31)  As an individual begins the application through the federal portal, what data elements will the FFE use to identify that the applicant lives in Iowa (attestation, zip code of mailing address, zip phone of residence, etc.)?

 

32)  At the "Transmit Account to State" point in the diagram, what are the gaps between the information that the federal hub gives Iowa and the information that Iowa needs to determine Medicaid MAGI eligibility?

 

33)  What data will be included in the account at the "Transmit Account to State" point? If this data set has not yet been determined, when will it be determined?

 

34)  Will the single streamlined application ask about health status (pregnancy, etc.)?

 

35)  In the Medicaid Agency swim lane, should CHIP Eligibility be moved before "Assess for Other IAP Eligibility" step? If so, this may be useful information for CCIIO to share with other states.

 

36)  What exactly happens at the "Assess for Other IAP Eligibility" point in the diagram?

 

37)  What is the communication back to consumers if it appears they are not eligible for anything (insurance affordability in addition to Medicaid and CHIP)?
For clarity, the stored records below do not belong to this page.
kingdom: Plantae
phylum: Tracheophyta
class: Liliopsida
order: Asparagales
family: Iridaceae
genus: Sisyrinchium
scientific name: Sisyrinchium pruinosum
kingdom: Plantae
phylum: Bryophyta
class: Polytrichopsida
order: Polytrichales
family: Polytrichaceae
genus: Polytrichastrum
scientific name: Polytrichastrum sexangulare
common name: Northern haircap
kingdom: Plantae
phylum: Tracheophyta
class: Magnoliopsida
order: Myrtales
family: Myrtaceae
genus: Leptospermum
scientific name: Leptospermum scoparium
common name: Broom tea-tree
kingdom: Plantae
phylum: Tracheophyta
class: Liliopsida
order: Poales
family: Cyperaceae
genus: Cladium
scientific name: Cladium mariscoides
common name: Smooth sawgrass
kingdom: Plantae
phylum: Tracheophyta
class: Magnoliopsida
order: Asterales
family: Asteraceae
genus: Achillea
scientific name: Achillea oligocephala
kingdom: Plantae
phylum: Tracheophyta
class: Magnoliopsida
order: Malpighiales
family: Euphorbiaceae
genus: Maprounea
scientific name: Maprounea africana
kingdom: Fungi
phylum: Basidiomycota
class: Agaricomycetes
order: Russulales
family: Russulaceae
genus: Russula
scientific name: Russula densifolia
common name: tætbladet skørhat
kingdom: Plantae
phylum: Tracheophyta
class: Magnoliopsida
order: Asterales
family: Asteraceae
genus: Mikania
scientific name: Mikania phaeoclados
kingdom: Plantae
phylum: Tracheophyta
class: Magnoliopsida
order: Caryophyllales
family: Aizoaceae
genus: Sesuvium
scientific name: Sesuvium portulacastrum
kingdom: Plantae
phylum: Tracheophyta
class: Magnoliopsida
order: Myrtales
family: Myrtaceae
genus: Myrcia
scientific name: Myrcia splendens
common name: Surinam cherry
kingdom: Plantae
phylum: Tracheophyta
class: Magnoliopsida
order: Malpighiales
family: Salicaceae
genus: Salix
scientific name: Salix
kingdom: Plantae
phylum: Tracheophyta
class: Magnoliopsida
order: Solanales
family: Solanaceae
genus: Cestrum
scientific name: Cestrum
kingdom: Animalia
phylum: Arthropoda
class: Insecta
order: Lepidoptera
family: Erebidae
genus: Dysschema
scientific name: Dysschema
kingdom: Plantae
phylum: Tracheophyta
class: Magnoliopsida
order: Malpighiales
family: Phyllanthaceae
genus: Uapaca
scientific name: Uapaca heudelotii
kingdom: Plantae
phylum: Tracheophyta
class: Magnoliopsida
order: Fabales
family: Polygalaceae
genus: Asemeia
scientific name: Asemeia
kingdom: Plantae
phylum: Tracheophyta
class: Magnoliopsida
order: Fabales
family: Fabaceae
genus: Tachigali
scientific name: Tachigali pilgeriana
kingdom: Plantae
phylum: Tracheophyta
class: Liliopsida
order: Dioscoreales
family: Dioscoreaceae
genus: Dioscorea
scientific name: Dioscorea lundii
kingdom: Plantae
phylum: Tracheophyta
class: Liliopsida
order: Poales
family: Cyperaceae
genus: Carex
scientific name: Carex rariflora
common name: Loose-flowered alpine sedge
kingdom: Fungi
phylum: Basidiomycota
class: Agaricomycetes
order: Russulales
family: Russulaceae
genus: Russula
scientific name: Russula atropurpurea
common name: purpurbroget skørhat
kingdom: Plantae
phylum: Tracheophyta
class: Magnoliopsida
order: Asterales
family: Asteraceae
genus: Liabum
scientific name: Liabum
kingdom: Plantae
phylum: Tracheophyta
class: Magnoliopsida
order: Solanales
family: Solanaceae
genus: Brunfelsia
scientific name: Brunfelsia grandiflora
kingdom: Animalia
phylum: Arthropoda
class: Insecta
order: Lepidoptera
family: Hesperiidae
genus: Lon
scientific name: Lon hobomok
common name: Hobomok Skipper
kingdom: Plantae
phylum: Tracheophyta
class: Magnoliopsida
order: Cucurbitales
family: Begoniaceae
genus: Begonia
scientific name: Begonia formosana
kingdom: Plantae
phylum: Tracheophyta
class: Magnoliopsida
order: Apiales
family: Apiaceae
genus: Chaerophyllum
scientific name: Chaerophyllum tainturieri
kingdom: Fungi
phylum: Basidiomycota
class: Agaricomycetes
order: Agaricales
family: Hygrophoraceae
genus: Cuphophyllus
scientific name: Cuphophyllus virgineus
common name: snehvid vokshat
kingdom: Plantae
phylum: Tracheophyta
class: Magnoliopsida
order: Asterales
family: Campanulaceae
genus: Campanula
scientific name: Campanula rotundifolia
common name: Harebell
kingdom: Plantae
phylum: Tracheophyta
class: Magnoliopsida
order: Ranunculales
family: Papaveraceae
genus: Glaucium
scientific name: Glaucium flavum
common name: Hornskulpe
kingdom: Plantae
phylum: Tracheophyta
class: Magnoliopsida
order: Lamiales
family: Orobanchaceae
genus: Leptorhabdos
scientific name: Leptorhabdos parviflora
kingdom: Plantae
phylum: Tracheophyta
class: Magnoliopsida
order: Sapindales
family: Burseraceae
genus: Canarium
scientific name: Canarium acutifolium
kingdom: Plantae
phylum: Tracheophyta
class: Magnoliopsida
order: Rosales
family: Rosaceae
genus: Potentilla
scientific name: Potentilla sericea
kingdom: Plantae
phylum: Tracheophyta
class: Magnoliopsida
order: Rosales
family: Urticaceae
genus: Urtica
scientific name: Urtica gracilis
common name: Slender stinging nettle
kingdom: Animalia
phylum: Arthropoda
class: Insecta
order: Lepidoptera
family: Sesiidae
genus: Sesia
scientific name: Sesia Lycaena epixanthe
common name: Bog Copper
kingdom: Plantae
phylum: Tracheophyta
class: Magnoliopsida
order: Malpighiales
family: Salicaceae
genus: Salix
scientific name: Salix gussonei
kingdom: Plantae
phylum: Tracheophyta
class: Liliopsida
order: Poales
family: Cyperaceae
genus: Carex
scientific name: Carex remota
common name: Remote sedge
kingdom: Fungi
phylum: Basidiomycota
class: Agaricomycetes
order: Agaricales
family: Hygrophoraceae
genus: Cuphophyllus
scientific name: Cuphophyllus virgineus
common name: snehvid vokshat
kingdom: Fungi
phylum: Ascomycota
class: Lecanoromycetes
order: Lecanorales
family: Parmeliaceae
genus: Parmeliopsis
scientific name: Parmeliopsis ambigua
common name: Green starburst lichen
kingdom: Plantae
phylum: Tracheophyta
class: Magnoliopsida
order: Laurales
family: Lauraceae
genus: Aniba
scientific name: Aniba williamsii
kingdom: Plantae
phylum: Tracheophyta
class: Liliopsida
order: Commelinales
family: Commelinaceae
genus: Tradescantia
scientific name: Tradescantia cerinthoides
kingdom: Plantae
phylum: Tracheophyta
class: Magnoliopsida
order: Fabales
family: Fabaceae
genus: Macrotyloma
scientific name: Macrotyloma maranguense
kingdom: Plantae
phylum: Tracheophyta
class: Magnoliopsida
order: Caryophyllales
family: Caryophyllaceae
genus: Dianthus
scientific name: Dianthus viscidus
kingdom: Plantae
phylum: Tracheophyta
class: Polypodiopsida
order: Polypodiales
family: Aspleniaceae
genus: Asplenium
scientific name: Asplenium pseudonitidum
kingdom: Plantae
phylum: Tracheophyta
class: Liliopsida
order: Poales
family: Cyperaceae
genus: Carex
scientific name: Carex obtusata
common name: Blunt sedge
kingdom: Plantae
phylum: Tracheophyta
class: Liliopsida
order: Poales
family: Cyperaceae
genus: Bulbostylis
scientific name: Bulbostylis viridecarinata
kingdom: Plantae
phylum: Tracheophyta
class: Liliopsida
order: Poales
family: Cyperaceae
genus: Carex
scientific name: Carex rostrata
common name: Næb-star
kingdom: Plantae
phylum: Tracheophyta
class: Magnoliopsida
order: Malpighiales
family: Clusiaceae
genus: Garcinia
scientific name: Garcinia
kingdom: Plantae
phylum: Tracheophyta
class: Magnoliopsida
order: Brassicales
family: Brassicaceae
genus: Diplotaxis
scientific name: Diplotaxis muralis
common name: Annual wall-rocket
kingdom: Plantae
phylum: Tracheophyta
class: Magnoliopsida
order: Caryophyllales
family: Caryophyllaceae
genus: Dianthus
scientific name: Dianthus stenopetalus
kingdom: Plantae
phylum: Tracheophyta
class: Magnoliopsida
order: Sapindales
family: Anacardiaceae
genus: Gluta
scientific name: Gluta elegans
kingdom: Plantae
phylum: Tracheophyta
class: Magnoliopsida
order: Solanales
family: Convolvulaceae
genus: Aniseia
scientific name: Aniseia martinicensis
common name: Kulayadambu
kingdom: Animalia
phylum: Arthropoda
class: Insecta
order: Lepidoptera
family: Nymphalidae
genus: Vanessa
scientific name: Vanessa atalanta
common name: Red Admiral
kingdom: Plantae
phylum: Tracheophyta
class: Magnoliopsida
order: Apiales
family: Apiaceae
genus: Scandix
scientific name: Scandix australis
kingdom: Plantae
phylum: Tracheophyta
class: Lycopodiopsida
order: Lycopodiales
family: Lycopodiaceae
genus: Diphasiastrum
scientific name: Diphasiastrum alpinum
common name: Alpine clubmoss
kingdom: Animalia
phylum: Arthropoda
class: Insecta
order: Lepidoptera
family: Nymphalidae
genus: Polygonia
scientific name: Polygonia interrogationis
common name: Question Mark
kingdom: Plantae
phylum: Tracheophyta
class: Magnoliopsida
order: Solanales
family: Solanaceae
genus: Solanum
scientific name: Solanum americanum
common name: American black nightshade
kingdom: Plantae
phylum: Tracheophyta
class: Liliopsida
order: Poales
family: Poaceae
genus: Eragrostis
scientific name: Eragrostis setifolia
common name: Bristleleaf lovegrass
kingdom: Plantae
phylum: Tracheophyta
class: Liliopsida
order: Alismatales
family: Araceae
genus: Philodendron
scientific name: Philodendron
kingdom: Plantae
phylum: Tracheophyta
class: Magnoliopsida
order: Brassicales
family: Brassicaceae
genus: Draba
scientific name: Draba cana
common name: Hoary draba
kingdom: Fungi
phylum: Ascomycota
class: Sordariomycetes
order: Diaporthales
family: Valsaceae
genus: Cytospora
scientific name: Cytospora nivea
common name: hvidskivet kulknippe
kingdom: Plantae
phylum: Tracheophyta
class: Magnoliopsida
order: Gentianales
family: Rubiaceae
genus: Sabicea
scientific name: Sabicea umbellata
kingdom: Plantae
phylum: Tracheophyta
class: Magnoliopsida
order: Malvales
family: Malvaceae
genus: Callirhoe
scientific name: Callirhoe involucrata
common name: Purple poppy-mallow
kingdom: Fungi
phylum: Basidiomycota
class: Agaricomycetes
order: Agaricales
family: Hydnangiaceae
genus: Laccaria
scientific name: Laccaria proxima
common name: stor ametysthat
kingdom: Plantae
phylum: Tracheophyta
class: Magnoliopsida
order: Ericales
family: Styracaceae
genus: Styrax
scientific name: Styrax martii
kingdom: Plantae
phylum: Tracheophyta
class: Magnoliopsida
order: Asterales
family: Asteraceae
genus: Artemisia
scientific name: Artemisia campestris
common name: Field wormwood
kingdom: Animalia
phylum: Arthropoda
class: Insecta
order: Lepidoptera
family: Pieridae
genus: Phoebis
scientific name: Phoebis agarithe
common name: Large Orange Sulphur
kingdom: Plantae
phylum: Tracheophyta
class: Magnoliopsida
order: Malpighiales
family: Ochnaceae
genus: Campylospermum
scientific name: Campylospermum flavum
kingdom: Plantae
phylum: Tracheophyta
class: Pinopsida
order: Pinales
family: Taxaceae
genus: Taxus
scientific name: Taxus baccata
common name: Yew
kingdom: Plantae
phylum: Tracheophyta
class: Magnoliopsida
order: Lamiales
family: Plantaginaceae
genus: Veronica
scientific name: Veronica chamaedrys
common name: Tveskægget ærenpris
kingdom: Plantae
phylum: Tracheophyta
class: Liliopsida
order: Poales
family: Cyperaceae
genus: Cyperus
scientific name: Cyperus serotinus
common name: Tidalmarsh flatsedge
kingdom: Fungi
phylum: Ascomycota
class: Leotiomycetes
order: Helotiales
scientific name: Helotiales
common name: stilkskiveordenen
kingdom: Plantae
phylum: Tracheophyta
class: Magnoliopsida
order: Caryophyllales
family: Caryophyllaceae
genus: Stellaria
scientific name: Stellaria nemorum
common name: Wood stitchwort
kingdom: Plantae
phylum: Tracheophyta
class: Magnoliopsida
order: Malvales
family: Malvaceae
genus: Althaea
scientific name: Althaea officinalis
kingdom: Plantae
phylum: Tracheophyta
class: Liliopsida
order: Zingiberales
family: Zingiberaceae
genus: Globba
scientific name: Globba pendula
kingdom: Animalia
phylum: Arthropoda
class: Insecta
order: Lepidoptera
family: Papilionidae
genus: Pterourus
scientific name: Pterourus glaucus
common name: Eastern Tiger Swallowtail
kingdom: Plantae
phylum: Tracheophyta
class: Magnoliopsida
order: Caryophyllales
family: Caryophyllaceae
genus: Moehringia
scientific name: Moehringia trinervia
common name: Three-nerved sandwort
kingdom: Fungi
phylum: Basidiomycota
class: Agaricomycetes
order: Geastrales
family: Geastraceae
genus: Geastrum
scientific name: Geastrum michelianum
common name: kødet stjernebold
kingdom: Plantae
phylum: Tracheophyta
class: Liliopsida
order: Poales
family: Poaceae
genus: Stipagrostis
38)  Can Iowa receive the application electronically (and thus meet the regulation that requires states to do so) through the FFE (instead of having a separate state-supported Medicaid portal)? Would using the FFE that meets the intent of the law which says that the states' Medicaid must have the capability to accept Medicaid applications electronically?

 

39)  Will the paper application have to reflect the data elements in the single streamlined application and then have a number of supplemental data elements that are required by Iowa, or can the state continue using the current Iowa paper joint application?

 

40)  Iowa would like to verify that the entry point for the select group of people who are categorically eligible for Medicaid (babies born to Medicaid mothers, SSI, etc.) will remain subject to current business rules.

 

41)  How will the business rules for Medicaid presumptive eligibility change?

 

42)  From an education and outreach perspective, how will hospital staff get trained on the presumptive eligibility process?

 

43)  The Blueprint roadmap lists "Navigator" under 2.6, but does not indicate it is something that could be in a state partnership model (the partnership columns are not checked). In the same roadmap, 13.3 mentions Consumer assistance and indicates it can be part of a partnership model.  The draft "Design Review Modules - State Partnership Exchanges" under consumer assistance partnership shows Navigator as part of the module.  It seems like there is a conflict that may need to be clarified.

 

44)  Provide an overview of the federal Navigator program - are these actual people who will be stationed in the SPE/FFE states?  Will Iowa have Navigators physically in our state?

 

45)  Describe the role/responsibility for the federal Navigators (who are the Navigators and what will their responsibilities be).

 

46)  How will the federal Navigators integrate with state specific in-person consumer assistors?

 

47)  What is CMS's/CCIIO's vision/description of what the state must do to fulfill their obligations regarding in-person assistance?

 

48)  In the blueprint section 4.0 (Plan Management), there are sub-sections identified as 4.5 and 4.6. However, in the guidance on what states need to prepare for in the design review for SPE, these two sub-sections are not listed. Can you clarify what the state's responsibilities are for these two sub-sections?

 

49)  Is there a CMS's/CCIIO's plan for integration between the HBE implementation and the BIP implementation?

 

50)  Describe the role federal call centers play with regard to helping a caller obtain Medicaid (will the caller be switched to the Iowa Medicaid call center based on the area code of their call?) Describe the federal plan for education and outreach? Will marketing materials be tailored to the state? Will the state have input to the marketing materials?